WHAT IS EXPECTED: Write out the entries below exactly, starting at the first line and stopping after the line that contains "por qué lo recomiendan"; skip all pictures.

GIVEN RECORDS:
----------
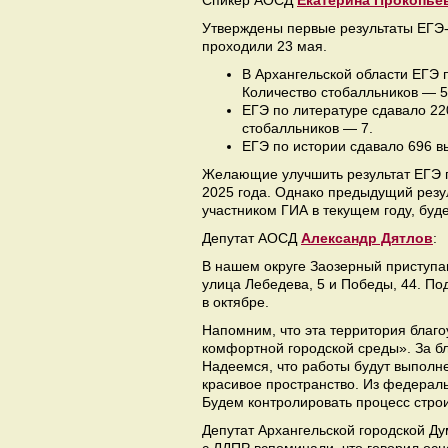
Спикер АОСД
Екатерина Прокопье
Утверждены первые результаты ЕГЭ-
проходили 23 мая.
В Архангельской области ЕГЭ 
Количество стобалльников — 5
ЕГЭ по литературе сдавало 22
стобалльников — 7.
ЕГЭ по истории сдавало 696 в
Желающие улучшить результат ЕГЭ п
2025 года. Однако предыдущий резу
участником ГИА в текущем году, буд
Депутат АОСД
Александр Дятлов
:
В нашем округе Заозерный приступаю
улица Лебедева, 5 и Победы, 44. П
в октябре.
Напомним, что эта территория бла
комфортной городской среды». За бл
Надеемся, что работы будут выполне
красивое пространство. Из федерал
Будем контролировать процесс стро
Депутат Архангельской городской Д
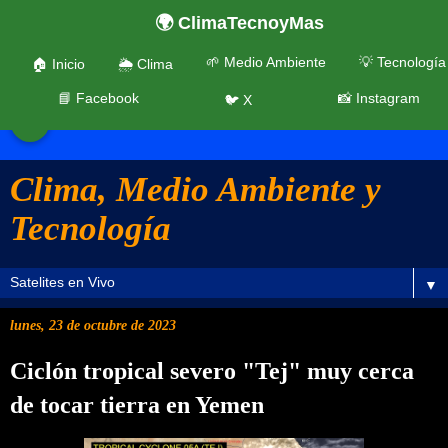
🌍 ClimaTecnoyMas
🌱 Medio Ambiente
💡 Tecnología
🏠 Inicio
🌦️ Clima
📘 Facebook
📸 Instagram
🐦 X
☰
Clima, Medio Ambiente y
Tecnología
▼
lunes, 23 de octubre de 2023
Ciclón tropical severo "Tej" muy cerca
de tocar tierra en Yemen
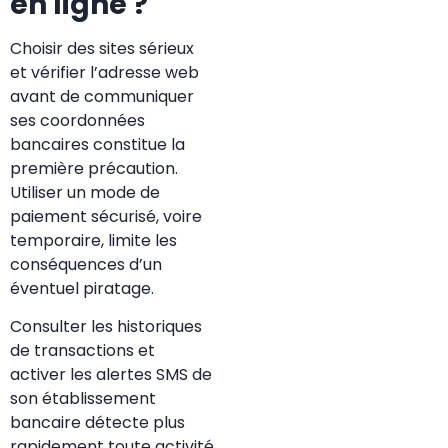
en ligne ?
Choisir des sites sérieux
et vérifier l’adresse web
avant de communiquer
ses coordonnées
bancaires constitue la
première précaution.
Utiliser un mode de
paiement sécurisé, voire
temporaire, limite les
conséquences d’un
éventuel piratage.
Consulter les historiques
de transactions et
activer les alertes SMS de
son établissement
bancaire détecte plus
rapidement toute activité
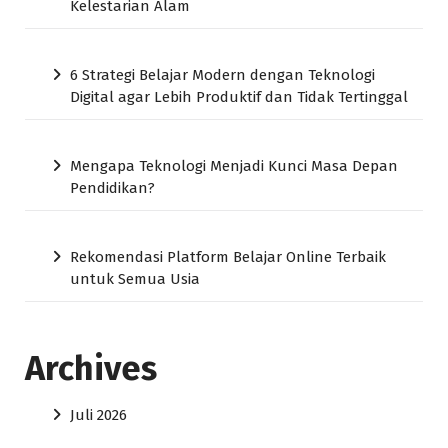
Kelestarian Alam
6 Strategi Belajar Modern dengan Teknologi
Digital agar Lebih Produktif dan Tidak Tertinggal
Mengapa Teknologi Menjadi Kunci Masa Depan
Pendidikan?
Rekomendasi Platform Belajar Online Terbaik
untuk Semua Usia
Archives
Juli 2026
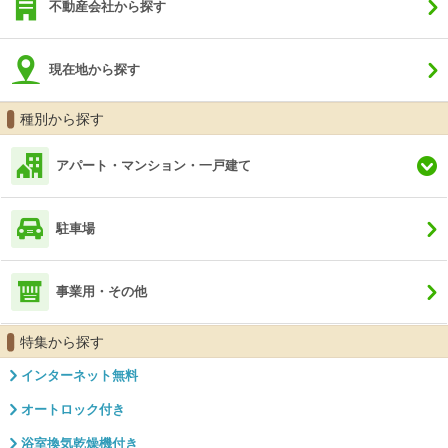
不動産会社から探す
現在地から探す
種別から探す
アパート・マンション・一戸建て
駐車場
事業用・その他
特集から探す
インターネット無料
オートロック付き
浴室換気乾燥機付き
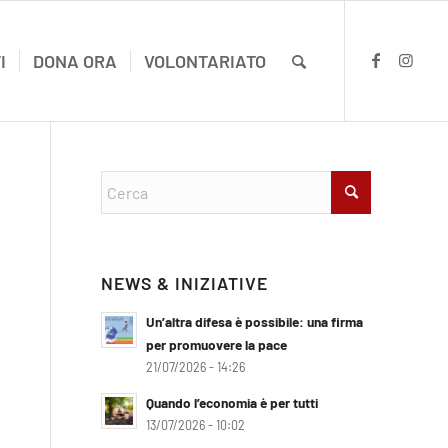
I
DONA ORA
VOLONTARIATO
NEWS & INIZIATIVE
Un’altra difesa è possibile: una firma
per promuovere la pace
21/07/2026 - 14:26
Quando l’economia è per tutti
13/07/2026 - 10:02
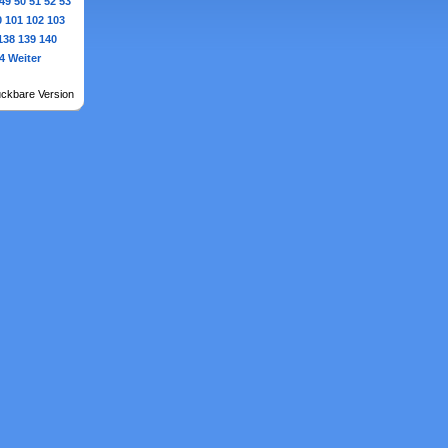
49
50
51
52
53
0
101
102
103
138
139
140
4
Weiter
ckbare Version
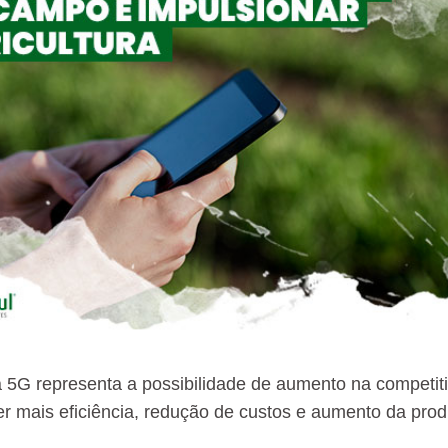
a 5G representa a possibilidade de aumento na competiti
er mais eficiência, redução de custos e aumento da pro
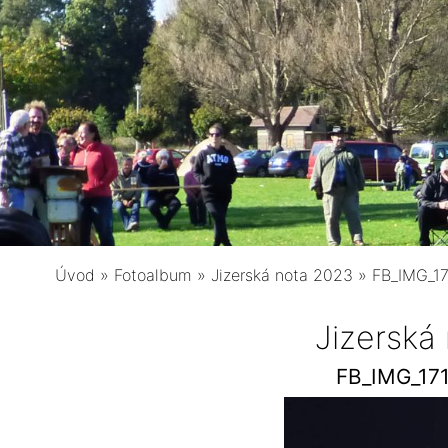
Úvod
»
Fotoalbum
»
Jizerská nota 2023
»
FB_IMG_1
Jizerská
FB_IMG_17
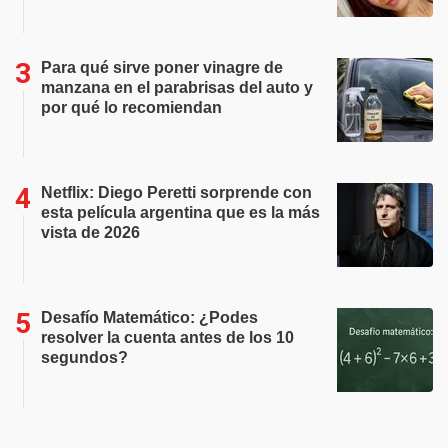
Para qué sirve poner vinagre de
manzana en el parabrisas del auto y
por qué lo recomiendan
Netflix: Diego Peretti sorprende con
esta película argentina que es la más
vista de 2026
Desafío Matemático: ¿Podes
resolver la cuenta antes de los 10
segundos?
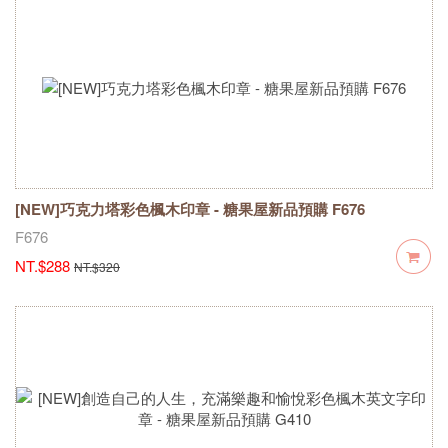
[NEW]巧克力塔彩色楓木印章 - 糖果屋新品預購 F676
F676
NT.$288
NT.$320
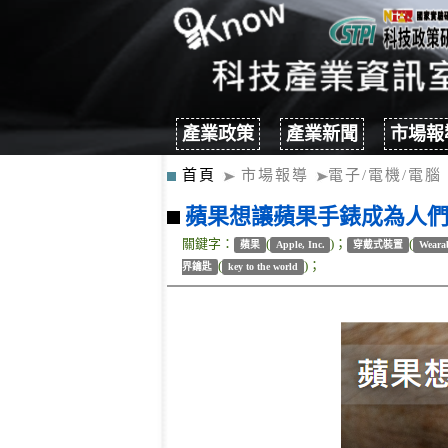
產業政策
產業新聞
市場報
首頁
市場報導
電子/電機/電腦
蘋果想讓蘋果手錶成為人
關鍵字：
(
)；
(
蘋果
Apple, Inc.
穿戴式裝置
Wearab
(
)；
界鑰匙
key to the world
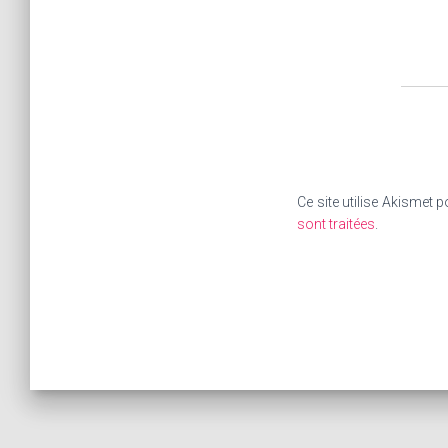
Ce site utilise Akismet p
sont traitées
.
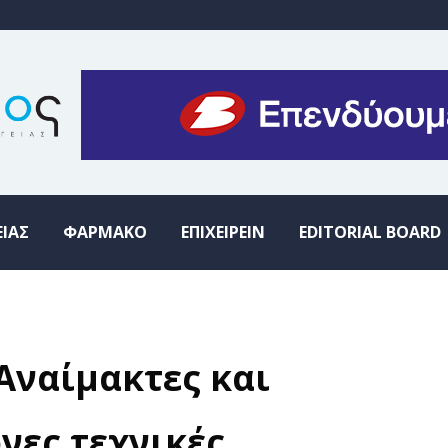
ΕΙΑΣ
ΦΑΡΜΑΚΟ
ΕΠΙΧΕΙΡΕΙΝ
EDITORIAL BOARD
Αναίμακτες και
νες τεχνικές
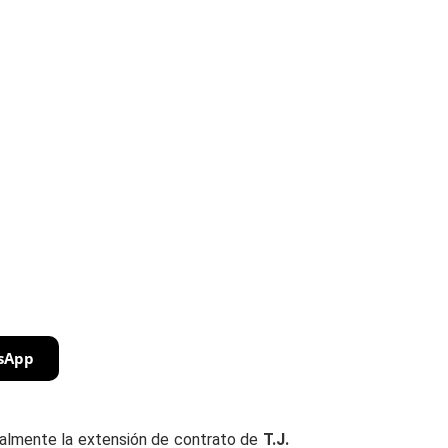
sApp
cialmente la extensión de contrato de
T.J.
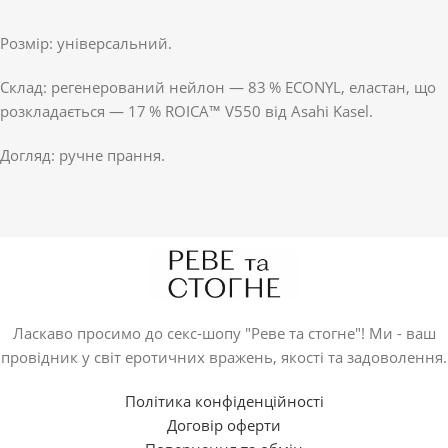
Розмір: універсальний.
Склад: регенерований нейлон — 83 % ECONYL, еластан, що
розкладається — 17 % ROICA™ V550 від Asahi Kasel.
Догляд: ручне прання.
Ласкаво просимо до секс-шопу "Реве та стогне"! Ми - ваш
провідник у світ еротичних вражень, якості та задоволення.
Політика конфіденційності
Договір оферти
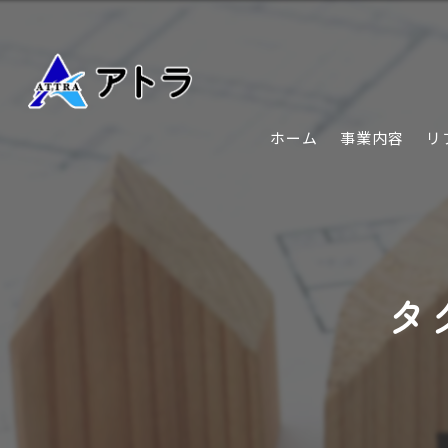
ホーム
事業内容
リ
タ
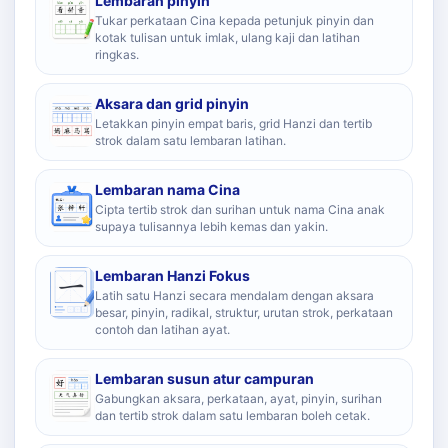
Lembaran pinyin
Tukar perkataan Cina kepada petunjuk pinyin dan
kotak tulisan untuk imlak, ulang kaji dan latihan
ringkas.
Aksara dan grid pinyin
Letakkan pinyin empat baris, grid Hanzi dan tertib
strok dalam satu lembaran latihan.
Lembaran nama Cina
Cipta tertib strok dan surihan untuk nama Cina anak
supaya tulisannya lebih kemas dan yakin.
Lembaran Hanzi Fokus
Latih satu Hanzi secara mendalam dengan aksara
besar, pinyin, radikal, struktur, urutan strok, perkataan
contoh dan latihan ayat.
Lembaran susun atur campuran
Gabungkan aksara, perkataan, ayat, pinyin, surihan
dan tertib strok dalam satu lembaran boleh cetak.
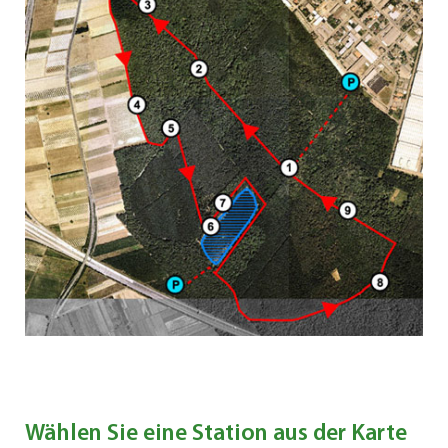
Wählen Sie eine Station aus der Karte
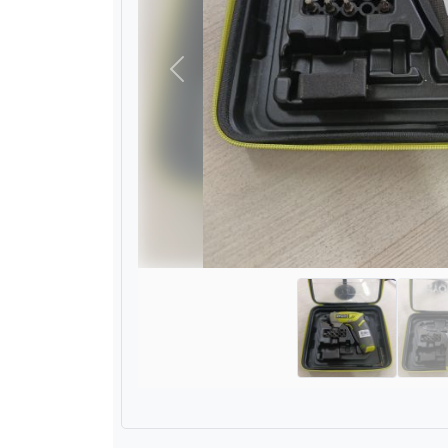
Назад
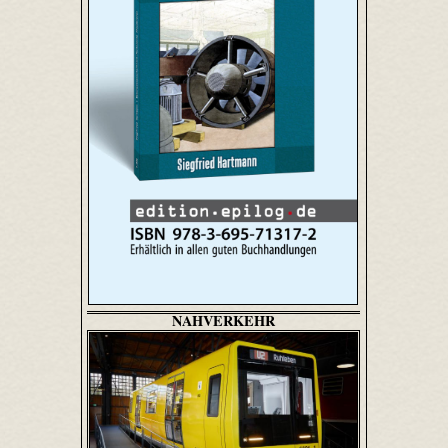
NAHVERKEHR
----------
TASK ANSWER:
Спикер АОСД
Екатерина Прокопье
Утверждены первые результаты ЕГЭ-
проходили 23 мая.
В Архангельской области ЕГЭ 
Количество стобалльников — 5
ЕГЭ по литературе сдавало 22
стобалльников — 7.
ЕГЭ по истории сдавало 696 в
Желающие улучшить результат ЕГЭ п
2025 года. Однако предыдущий резу
участником ГИА в текущем году, буд
Депутат АОСД
Александр Дятлов
:
В нашем округе Заозерный приступаю
улица Лебедева, 5 и Победы, 44. П
в октябре.
Напомним, что эта территория бла
комфортной городской среды». За бл
Надеемся, что работы будут выполне
красивое пространство. Из федерал
Будем контролировать процесс стро
Депутат Архангельской городской Д
🌍 ClimaTecnoyMas
🌱 Medio Ambiente
💡 Tecnología
🏠 Inicio
🌦️ Clima
📘 Facebook
📸 Instagram
🐦 X
☰
Clima, Medio Ambiente y
Tecnología
▼
lunes, 23 de octubre de 2023
Ciclón tropical severo "Tej" muy cerca
de tocar tierra en Yemen
en ligne ?
Choisir des sites sérieux
et vérifier l’adresse web
avant de communiquer
ses coordonnées
bancaires constitue la
première précaution.
Utiliser un mode de
paiement sécurisé, voire
temporaire, limite les
conséquences d’un
éventuel piratage.
Consulter les historiques
de transactions et
activer les alertes SMS de
son établissement
bancaire détecte plus
rapidement toute activité
Kelestarian Alam
6 Strategi Belajar Modern dengan Teknologi
Digital agar Lebih Produktif dan Tidak Tertinggal
Mengapa Teknologi Menjadi Kunci Masa Depan
Pendidikan?
Rekomendasi Platform Belajar Online Terbaik
untuk Semua Usia
Archives
Juli 2026
不動産会社から探す
現在地から探す
種別から探す
アパート・マンション・一戸建て
駐車場
事業用・その他
特集から探す
インターネット無料
オートロック付き
浴室換気乾燥機付き
I
DONA ORA
VOLONTARIATO
NEWS & INIZIATIVE
Un’altra difesa è possibile: una firma
per promuovere la pace
21/07/2026 - 14:26
Quando l’economia è per tutti
13/07/2026 - 10:02
49
50
51
52
53
0
101
102
103
138
139
140
4
Weiter
ckbare Version
a 5G representa a possibilidade de aumento na competiti
er mais eficiência, redução de custos e aumento da pro
Úvod
»
Fotoalbum
»
Jizerská nota 2023
»
FB_IMG_1
Jizerská
FB_IMG_17
Para qué sirve poner vinagre de
manzana en el parabrisas del auto y
por qué lo recomiendan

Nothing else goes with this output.